Mr. Nicholas Brown: All doctors who work for SchlumbergerSema Medical Services on benefit assessments receive mandatory training in disability assessment. This includes assessment of mental health problems, and appropriate behaviours, attitudes, and sensitivities for dealing with people with disabilities.

30 Jan 2002 : Column 414W

All Medical Services doctors participate in a regular programme of continuing professional education, which ensures they maintain up to date knowledge of disabling conditions. The current year's programme includes a module on sensory impairment, which has been developed in consultation with organisations representing people with visual and/or hearing impairments; and a module on rehabilitation.

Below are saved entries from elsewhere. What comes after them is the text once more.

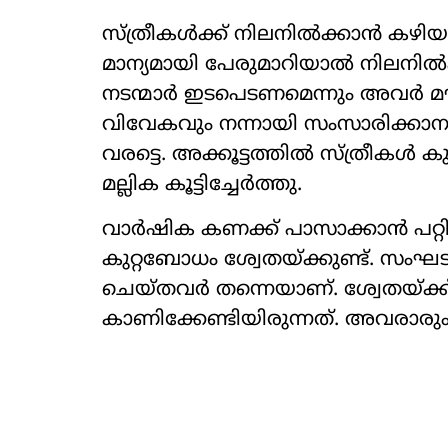
സ്ത്രീകള്‍ക്ക് നിലനില്‍ക്കാന്‍ കഴ
മാന്യമായി പേരുമാറിയാൽ‌ നിലനില
നടന്മാർ ഇടപെടണമെന്നും അവർ മൗനം പ
വിവേകവും നന്നായി സംസാരിക്കാനു
വരട്ടെ. അക്കൂട്ടത്തിൽ സ്ത്രീകൾ ക
മല്ലിക കൂട്ടിച്ചേർത്തു.
വാര്‍ഷിക കണക്ക് പാസാക്കാന്‍ പറ്
കുറ്റബോധം ശ്വേതയ്ക്കുണ്ട്. സംഘടനയ
ചെയ്തവര്‍ തന്നെയാണ്. ശ്വേതയ്ക്ക് 
കാണിക്കേണ്ടിയിരുന്നത്. അവരാരും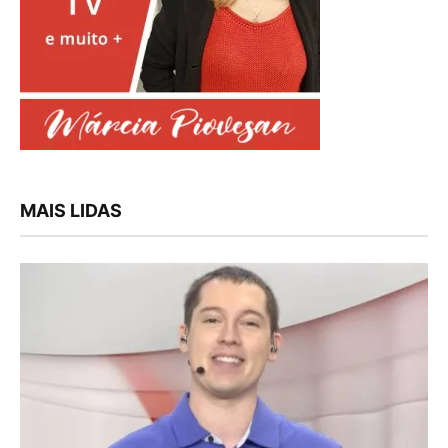
MAIS LIDAS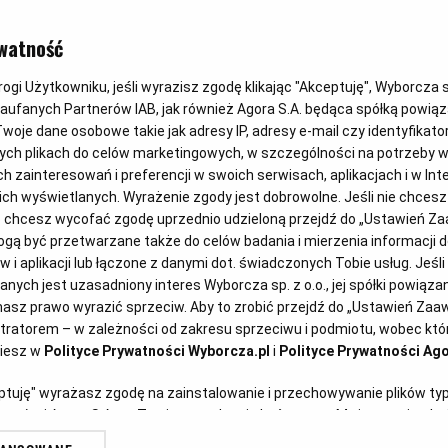
"magnacki z
watność
objęciach" - 
gi Użytkowniku, jeśli wyrazisz zgodę klikając "Akceptuję", Wyborcza sp.
Zaufanych Partnerów IAB, jak również Agora S.A. będąca spółką powią
woje dane osobowe takie jak adresy IP, adresy e-mail czy identyfikator
gastrojęzyk.
ych plikach do celów marketingowych, w szczególności na potrzeby w
zainteresowań i preferencji w swoich serwisach, aplikacjach i w Inte
osobliwe n
 nich wyświetlanych. Wyrażenie zgody jest dobrowolne. Jeśli nie chces
lub chcesz wycofać zgodę uprzednio udzieloną przejdź do „Ustawień 
ą być przetwarzane także do celów badania i mierzenia informacji 
 i aplikacji lub łączone z danymi dot. świadczonych Tobie usług. Jeśl
Rozmawiała: Aneta Augustyn
ych jest uzasadniony interes Wyborcza sp. z o.o., jej spółki powiązane
derwane od
asz prawo wyrazić sprzeciw. Aby to zrobić przejdź do „Ustawień Za
stratorem – w zależności od zakresu sprzeciwu i podmiotu, wobec któr
ziesz w
Polityce Prywatności Wyborcza.pl
i
Polityce Prywatności Ago
eptuję" wyrażasz zgodę na zainstalowanie i przechowywanie plików ty
artnerów i Agora S.A. na Twoim urządzeniu końcowym. Możesz też w każ
plików cookie, ponownie wywołując narzędzie do zarządzania Twoimi p
 przywołuje skojarzenia, pobudza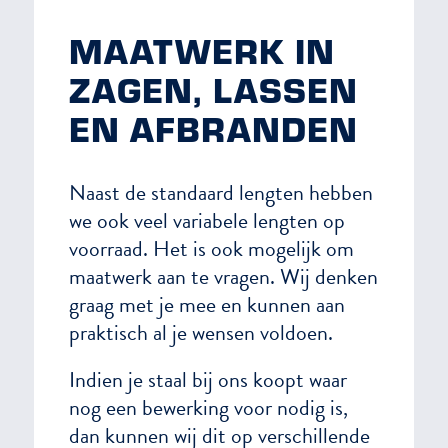
MAATWERK IN
ZAGEN, LASSEN
EN AFBRANDEN
Naast de standaard lengten hebben
we ook veel variabele lengten op
voorraad. Het is ook mogelijk om
maatwerk aan te vragen. Wij denken
graag met je mee en kunnen aan
praktisch al je wensen voldoen.
Indien je staal bij ons koopt waar
nog een bewerking voor nodig is,
dan kunnen wij dit op verschillende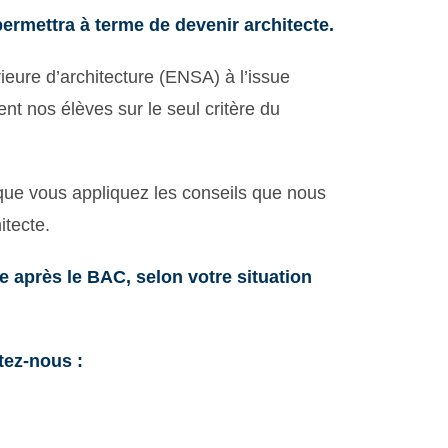
ermettra à terme de devenir architecte.
eure d’architecture (ENSA) à l’issue
nt nos élèves sur le seul critère du
 que vous appliquez les conseils que nous
itecte.
 après le BAC, selon votre situation
tez-nous :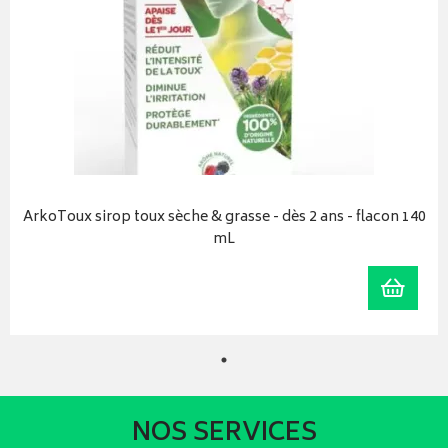
ArkoToux sirop toux sèche & grasse - dès 2 ans - flacon 140
mL
Ajoute
NOS SERVICES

Medical Services and this Department encourage and sponsor doctors working for Medical Services to sit the examination for the Diploma in Disability Assessment Medicine.

Vocational Rehabilitation

Mr. Boswell: To ask the Secretary of State for Work and Pensions what steps he is taking in conjunction with other Departments to improve awareness of vocational rehabilitation issues by general practitioners (a) in their initial training and (b) through continuing professional development. [29071]

Mr. Nicholas Brown: A major goal of the Government is to help those people who become sick or disabled and who can work to do so, either by retaining their job or by rehabilitating to new employment. The Government recognise the important role that general practitioners play in this area through the treatment they provide to patients of working age and through the advice they provide as certifying medical practitioners.

This Department's Chief Medical Adviser issues guidance to GPs in relation to their role as certifying medical practitioners which stresses the need for clinical management which will encourage and support work retention and rehabilitation. In conjunction with the medical professional bodies this Department has developed training material for GP registrars. This material, along with further information for established GPs, such as evidence based recovery times, can be found on the Department's website www.dwp.gov.uk/medical. This information is also available in the House of Commons Library. We have also supported a project by Staffordshire university to develop a distance learning course for GPs in occupational health and rehabilitation matters. We are planning to develop additional on-line educational tools for GPs which will support work retention and rehabilitation.